A pesquisadora considera que a importância histórica do Odeon fez com que parceiros privados, o poder público e a própria população do Rio de Janeiro se esforçassem para manter vivo esse espaço quase centenário. "O Odeon é um espaço de referência para eventos culturais, em geral, mas em específico para o Festival de Rio, que é um dos principais festivais de cinema da América Latina, extremamente relevante, que faz com que esse espaço se torne um espaço de debates, de mostras especiais e pré-estreias", considera.

O Odeon foi o grande palácio do Festival do Rio já na primeira edição do evento, realizada em 1999, quando a sala foi recuperada para receber as sessões da maratona cinéfila carioca. Em 2000, o cinema foi reaberto para o público e desde 2015 é administrado pelo Grupo Severiano Ribeiro, transformando-se no Cine Odeon - CCLSR (Centro Cultural Luiz Severiano Ribeiro).

Cerimônia de premiação do Festival do Rio 2023 - Foto: Christian Rodrigues
Cerimônia de premiação do Festival do Rio 2023 - Foto: Christian Rodrigues

Para Tavares, a parceria com o Festival do Rio é um elemento que impulsiona a relevância do Odeon no cenário cultural carioca atual, pois o evento cultiva uma comunidade que "se cria em torno do cinema, uma comunidade de intelectuais, pessoas ligadas à cultura, pessoas interessadas em filmes, interessadas na indústria cinematográfica, que também constituem esse público mais fiel".
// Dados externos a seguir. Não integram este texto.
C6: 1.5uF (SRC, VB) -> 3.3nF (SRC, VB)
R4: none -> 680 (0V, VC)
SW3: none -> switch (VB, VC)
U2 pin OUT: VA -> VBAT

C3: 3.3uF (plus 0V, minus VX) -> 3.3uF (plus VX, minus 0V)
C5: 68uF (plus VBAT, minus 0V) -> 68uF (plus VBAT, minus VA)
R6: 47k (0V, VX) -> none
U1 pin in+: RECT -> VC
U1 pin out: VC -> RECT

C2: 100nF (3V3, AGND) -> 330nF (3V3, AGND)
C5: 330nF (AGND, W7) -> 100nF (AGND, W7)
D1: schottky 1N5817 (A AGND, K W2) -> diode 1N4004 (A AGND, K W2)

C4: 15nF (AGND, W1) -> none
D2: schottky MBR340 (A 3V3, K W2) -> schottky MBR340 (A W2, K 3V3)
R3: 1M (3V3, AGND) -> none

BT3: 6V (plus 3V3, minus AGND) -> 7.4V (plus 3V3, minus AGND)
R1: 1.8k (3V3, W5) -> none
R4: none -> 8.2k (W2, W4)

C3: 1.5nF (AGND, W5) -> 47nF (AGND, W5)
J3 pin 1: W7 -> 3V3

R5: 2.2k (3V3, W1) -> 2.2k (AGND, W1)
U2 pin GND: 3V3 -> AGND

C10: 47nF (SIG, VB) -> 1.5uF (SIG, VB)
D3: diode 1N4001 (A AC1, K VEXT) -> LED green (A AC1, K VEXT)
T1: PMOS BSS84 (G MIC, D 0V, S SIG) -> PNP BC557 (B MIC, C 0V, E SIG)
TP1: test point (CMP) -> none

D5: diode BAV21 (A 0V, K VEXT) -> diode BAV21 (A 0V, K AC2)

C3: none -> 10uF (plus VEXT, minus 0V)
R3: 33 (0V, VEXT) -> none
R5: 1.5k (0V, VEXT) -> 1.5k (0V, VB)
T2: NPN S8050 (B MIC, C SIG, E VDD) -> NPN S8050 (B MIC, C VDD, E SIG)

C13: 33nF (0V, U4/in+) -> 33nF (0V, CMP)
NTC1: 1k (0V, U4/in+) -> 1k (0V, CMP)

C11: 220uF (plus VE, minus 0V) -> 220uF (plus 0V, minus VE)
O Cine Odeon resiste como um monumento à memória do cinema carioca, fluminense e brasileiro e à vitalidade cultural do Rio de Janeiro. Em meio às transformações urbanas e ao inevitável passar do tempo, a sala mais icônica da Cidade Maravilhosa se mantém como último remanescente do "quarteirão dos palácios de cinema", em uma jornada de quase 100 anos marcada por renovações e resiliência.

Além da importante lembrança da era de ouro da Cinelândia, a presença do Odeon no circuito do Festival do Rio reforça que o espaço ainda é palco de encontros cinematográficos enriquecedores, abrindo uma janela para a sétima arte que entrelaça passado, presente e futuro.